Purpose To explore the involvement of N6-methyladenosine (m6A) modification in circular RNAs (circRNAs) and relevant methyltransferases in the lesion of lens epithelium cells (LECs) under the circumstances of age-related cataract (ARC). Methods LECs were collected from normal subjects and patients with cortical type of ARC (ARCC). M6A-tagged circRNAs and circRNAs expression were analyzed by m6A-modified RNA immunoprecipitation sequencing (m6A-RIP-seq) and RNA sequencing (RNA-seq).
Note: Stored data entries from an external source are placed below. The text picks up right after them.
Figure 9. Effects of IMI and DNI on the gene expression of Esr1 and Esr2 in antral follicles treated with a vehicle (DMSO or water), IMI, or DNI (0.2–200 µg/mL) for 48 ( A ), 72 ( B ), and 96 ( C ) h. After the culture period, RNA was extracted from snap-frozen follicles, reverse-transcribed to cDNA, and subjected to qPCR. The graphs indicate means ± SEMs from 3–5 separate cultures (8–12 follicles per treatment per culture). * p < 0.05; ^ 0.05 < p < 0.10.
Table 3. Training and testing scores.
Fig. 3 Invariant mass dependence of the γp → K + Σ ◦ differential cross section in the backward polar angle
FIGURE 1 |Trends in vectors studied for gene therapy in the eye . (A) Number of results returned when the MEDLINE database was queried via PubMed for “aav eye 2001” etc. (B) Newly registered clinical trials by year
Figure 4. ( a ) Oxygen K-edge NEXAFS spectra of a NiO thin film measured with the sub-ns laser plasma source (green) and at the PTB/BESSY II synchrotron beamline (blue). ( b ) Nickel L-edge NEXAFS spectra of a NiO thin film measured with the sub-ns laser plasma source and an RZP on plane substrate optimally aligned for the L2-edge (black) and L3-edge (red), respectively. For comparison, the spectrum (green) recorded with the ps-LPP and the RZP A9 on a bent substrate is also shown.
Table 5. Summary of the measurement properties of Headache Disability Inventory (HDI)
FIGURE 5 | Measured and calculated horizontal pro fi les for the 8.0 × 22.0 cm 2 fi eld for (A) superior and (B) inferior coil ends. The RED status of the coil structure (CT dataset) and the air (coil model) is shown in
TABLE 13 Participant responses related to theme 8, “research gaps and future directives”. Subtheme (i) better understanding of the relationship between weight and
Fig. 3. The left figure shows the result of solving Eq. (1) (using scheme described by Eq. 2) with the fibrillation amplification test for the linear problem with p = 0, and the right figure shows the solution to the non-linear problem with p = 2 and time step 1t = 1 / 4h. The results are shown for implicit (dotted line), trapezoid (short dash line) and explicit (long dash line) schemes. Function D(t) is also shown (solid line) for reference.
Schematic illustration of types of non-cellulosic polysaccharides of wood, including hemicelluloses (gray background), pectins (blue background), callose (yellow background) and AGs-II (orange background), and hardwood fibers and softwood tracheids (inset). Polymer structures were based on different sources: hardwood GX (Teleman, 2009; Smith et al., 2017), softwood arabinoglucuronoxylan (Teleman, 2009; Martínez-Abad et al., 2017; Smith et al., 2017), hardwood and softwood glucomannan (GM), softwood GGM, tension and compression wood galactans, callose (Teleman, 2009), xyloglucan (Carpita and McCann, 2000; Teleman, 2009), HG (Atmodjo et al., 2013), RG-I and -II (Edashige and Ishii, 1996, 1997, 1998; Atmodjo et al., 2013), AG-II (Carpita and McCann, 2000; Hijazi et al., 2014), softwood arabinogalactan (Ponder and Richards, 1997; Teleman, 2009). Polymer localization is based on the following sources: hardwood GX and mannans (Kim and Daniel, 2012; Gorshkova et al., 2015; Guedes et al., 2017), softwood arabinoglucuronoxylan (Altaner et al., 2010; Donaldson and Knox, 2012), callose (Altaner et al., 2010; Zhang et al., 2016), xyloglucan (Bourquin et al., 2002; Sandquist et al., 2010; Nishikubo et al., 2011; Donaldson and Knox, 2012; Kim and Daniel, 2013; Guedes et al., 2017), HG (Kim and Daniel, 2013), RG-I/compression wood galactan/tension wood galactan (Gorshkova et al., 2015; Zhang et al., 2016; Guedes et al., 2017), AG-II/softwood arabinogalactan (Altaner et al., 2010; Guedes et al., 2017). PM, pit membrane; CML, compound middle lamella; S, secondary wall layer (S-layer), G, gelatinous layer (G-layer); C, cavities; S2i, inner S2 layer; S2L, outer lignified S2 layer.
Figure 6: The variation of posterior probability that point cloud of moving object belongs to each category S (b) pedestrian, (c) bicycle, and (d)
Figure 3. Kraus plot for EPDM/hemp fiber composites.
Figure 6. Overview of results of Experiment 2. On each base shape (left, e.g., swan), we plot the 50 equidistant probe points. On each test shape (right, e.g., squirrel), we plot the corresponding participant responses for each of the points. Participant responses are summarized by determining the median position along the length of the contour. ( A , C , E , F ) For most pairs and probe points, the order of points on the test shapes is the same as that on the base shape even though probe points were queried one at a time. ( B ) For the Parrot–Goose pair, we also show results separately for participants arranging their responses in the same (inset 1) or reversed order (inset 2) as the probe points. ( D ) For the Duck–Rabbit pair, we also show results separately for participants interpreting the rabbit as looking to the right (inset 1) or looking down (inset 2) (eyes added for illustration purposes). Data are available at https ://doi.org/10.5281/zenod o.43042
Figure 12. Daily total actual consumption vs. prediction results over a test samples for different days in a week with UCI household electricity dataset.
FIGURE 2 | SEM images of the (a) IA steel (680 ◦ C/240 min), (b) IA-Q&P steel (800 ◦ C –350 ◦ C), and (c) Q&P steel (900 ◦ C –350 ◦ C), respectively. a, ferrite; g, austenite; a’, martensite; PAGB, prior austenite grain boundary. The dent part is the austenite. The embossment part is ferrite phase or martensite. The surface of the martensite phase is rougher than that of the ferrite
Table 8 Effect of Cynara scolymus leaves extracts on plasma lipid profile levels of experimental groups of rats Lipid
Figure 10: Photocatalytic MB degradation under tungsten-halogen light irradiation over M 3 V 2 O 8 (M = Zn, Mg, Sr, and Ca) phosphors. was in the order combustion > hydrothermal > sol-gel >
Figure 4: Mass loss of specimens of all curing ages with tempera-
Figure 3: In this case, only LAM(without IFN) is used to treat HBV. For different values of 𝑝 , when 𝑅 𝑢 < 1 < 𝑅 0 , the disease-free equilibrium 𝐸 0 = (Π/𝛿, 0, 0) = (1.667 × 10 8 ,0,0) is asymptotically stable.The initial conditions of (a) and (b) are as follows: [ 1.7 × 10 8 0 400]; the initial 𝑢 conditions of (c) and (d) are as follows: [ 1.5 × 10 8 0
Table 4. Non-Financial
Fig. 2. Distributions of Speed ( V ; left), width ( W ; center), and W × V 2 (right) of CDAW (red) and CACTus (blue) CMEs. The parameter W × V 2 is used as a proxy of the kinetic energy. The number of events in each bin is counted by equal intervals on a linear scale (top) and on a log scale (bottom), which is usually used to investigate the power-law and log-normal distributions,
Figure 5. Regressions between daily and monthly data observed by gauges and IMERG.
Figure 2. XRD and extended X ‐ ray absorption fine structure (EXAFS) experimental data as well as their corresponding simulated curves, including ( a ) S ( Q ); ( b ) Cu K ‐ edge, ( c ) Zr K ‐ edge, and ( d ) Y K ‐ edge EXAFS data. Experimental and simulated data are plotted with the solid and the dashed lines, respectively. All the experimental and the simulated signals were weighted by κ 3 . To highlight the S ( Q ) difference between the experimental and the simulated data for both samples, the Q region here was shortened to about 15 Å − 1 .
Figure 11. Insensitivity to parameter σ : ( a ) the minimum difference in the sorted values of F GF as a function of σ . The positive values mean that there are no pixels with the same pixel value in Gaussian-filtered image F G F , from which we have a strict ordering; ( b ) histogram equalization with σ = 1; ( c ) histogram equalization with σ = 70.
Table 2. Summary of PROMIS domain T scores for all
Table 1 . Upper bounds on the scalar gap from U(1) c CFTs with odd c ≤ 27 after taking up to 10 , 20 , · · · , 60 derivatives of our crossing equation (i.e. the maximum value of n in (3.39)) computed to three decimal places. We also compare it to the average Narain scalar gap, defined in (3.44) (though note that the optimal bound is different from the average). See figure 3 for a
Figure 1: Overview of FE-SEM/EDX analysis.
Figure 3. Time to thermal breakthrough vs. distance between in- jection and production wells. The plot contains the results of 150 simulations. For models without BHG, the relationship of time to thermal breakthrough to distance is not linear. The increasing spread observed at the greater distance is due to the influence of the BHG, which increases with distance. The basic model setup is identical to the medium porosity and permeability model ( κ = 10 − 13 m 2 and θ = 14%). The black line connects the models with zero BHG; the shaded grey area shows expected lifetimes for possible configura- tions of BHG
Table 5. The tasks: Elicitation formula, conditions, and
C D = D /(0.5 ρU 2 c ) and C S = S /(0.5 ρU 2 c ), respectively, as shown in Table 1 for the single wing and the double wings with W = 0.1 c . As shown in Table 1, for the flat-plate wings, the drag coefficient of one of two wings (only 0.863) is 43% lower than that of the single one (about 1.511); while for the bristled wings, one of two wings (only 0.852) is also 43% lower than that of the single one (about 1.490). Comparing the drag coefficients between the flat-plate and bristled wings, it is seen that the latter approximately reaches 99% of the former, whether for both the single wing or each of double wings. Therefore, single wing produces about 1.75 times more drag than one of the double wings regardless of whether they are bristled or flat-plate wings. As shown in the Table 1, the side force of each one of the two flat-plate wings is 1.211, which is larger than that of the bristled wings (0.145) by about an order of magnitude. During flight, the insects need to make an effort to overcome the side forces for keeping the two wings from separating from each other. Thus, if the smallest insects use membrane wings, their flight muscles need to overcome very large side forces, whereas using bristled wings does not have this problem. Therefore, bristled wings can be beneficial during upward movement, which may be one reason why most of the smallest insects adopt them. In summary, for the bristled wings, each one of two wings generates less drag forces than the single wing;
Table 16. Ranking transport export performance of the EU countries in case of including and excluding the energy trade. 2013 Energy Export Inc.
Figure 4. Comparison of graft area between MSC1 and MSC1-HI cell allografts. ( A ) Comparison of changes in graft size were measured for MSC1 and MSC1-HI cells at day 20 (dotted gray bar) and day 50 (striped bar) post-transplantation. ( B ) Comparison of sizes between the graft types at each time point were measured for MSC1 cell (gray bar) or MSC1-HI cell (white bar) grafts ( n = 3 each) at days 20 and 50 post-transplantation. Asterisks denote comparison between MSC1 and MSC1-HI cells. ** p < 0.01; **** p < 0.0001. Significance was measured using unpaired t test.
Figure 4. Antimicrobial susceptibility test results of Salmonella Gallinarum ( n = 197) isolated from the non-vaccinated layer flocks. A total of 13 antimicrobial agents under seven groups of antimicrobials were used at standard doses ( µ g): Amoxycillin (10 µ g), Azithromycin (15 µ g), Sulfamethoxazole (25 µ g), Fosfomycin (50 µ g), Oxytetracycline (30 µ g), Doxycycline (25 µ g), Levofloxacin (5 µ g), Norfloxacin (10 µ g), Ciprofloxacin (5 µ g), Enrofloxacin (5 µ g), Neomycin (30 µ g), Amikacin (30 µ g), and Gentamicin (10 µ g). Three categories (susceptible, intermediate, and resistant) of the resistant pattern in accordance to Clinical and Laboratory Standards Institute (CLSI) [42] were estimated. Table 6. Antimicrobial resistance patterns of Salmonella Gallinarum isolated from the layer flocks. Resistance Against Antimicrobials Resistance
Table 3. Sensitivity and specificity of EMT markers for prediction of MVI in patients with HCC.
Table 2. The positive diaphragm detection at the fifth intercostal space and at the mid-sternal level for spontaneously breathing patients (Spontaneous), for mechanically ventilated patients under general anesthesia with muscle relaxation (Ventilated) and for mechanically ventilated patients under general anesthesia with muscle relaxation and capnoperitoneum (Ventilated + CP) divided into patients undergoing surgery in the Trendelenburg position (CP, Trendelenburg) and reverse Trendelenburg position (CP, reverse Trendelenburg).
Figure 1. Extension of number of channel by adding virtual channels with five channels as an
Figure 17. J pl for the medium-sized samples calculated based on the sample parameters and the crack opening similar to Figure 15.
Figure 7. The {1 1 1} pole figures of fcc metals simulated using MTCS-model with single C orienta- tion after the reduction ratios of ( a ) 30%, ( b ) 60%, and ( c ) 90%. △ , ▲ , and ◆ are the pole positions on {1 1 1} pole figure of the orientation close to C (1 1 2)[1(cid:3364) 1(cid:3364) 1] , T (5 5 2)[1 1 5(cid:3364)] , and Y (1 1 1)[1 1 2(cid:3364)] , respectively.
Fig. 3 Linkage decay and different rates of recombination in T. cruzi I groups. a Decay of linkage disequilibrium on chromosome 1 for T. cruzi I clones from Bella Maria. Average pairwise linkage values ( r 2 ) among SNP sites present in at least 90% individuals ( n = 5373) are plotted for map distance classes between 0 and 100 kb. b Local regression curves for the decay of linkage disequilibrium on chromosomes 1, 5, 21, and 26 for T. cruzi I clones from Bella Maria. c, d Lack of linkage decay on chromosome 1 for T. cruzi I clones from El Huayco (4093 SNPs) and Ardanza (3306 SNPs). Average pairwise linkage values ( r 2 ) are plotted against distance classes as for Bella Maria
Gene Ontology (GO) annotation and Kyoto Encyclopedia of Genes and Genomes (KEGG) pathway enrichment analyses were used to predict possible functions of the m6A-circRNAs. Expression of m6A-related methyltransferase and demethytransferase was measured by quantitative real-time polymerase chain reaction. Expression and location of AlkB homolog 5 RNA demethylase (ALKBH5), a key component of m6A demethytransferase, were determined by Western blot and immunostaining. Results All 4646 m6A peaks within circRNAs had different abundances, with 2472 enriched and 2174 subdued. The level of m6A abundance in total circRNAs was decreased in the LECs from ARCCs in comparison with the controls. We also found that the expression of highly m6A-tagged circRNAs was mostly decreased in comparison with non-m6A-tagged circRNAs. The bioinformatics analysis predicted the potential functions of m6A modified circRNAs and the relevant pathways that may be associated with m6A modified circRNAs. Among five major methyltransferases, ALKBH5 was significantly upregulated in LECs of ARCCs. Conclusions Our data provided novel evidence regarding the involvement of circRNAs m6A modifications in ARC. The altered expression of methyltransferases in lens tissue might selectively change the epigenetic profile of lens genome through regulating genes that host the circRNAs, thus enhance the susceptibility to ARC. The results might provide a new insight in the molecular target of ARC pathogenesis.